Rather multiple low-emission technologies would be needed.
“We believe nuclear is a low carbon energy source,” he said. “It is comparable with renewable technologies.”
The commission heard greatly varied estimates contrasting greenhouse gas emissions from different power sources.
This included research cited by the Australian Academy of Technological Sciences and Engineering, an independent, non-government group with more than 800 fellows.
ATSE found life-cycle emissions from nuclear were similar to wind and solar, according to most scientists.
Rear Admiral Scarce said it was a “challenge” to convince many of the people who accept scientific studies identifying global warming that they also should accept the scientific studies saying the nuclear industry can be managed safely.
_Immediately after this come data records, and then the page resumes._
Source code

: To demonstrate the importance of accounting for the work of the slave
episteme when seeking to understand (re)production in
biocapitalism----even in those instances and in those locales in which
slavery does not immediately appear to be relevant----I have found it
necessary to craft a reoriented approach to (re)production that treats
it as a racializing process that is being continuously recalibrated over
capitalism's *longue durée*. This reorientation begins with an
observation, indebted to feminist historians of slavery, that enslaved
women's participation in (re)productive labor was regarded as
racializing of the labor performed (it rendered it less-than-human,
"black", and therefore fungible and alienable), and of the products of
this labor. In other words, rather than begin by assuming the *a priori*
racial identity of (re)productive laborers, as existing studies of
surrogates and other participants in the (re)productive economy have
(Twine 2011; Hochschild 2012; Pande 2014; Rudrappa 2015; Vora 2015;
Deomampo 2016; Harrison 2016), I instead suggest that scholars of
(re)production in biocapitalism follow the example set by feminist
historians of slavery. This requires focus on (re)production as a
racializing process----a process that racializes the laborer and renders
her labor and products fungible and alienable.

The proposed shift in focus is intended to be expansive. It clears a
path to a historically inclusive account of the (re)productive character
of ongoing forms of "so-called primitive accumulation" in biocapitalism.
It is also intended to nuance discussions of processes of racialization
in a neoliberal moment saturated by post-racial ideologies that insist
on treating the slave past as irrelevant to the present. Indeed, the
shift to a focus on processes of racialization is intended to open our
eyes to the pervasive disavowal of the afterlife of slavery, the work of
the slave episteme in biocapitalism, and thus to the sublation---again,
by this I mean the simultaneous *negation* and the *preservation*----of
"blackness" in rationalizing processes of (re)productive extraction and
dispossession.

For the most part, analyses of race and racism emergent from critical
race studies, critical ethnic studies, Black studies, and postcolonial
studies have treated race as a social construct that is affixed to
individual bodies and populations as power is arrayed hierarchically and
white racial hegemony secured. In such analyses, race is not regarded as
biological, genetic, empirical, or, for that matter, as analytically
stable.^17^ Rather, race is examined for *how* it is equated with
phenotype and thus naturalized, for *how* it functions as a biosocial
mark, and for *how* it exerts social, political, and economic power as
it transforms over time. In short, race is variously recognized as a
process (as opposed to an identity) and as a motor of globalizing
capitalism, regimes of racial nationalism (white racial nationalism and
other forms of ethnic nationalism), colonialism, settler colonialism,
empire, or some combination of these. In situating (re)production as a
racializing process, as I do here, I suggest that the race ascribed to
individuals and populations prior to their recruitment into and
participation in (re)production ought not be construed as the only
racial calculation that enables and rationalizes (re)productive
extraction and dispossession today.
“There’s been a lot of fear generated in relation to the nuclear industry,” he said.
The first issue the commission considered when looking at nuclear power plants was their safety.
This included examining the major accidents around the world, especially Fukushima Daiichi in Japan, Chernobyl in Ukraine and Three Mile Island in the US.
“Despite safety improvements we acknowledge there are no guarantees,’’ he said.
“But taking this into account we found evidence of safe operations and improvements in nuclear power which shouldn’t discount nuclear power on the basis of safety.”
The focus in the public arena on accidents was understandable because they were so dramatic.
However, there was no credible evidence of significant loss of life.
While there had been many news reports on the accidents, little had been written about the positive aspects.
Collectively, power stations had operated for more than 16,000 years in 33 countries with very few accidents.
US researchers estimated that so far global use so far of nuclear rather than fossil fuels had reduced emissions so much that 1.8 million deaths had been prevented.
The commission said SA’s electricity market was characterised by high peaks in demand on hot summer days, a reliance on electricity imported from Victoria to meet supply gaps, increasing solar use and a high proportion of power coming from wind.
Overall demand in SA was falling and without building big powerlines to sell electricity to the eastern states, there was no viable financial case for a nuclear plant in SA.
The commission said there was insufficient analysis of the National Electricity Market with a view to identifying the best way to achieve low-carbon, reliable power at the lowest possible system cost.
Tidal, geothermal and carbon capture and storage technologies remained unproven.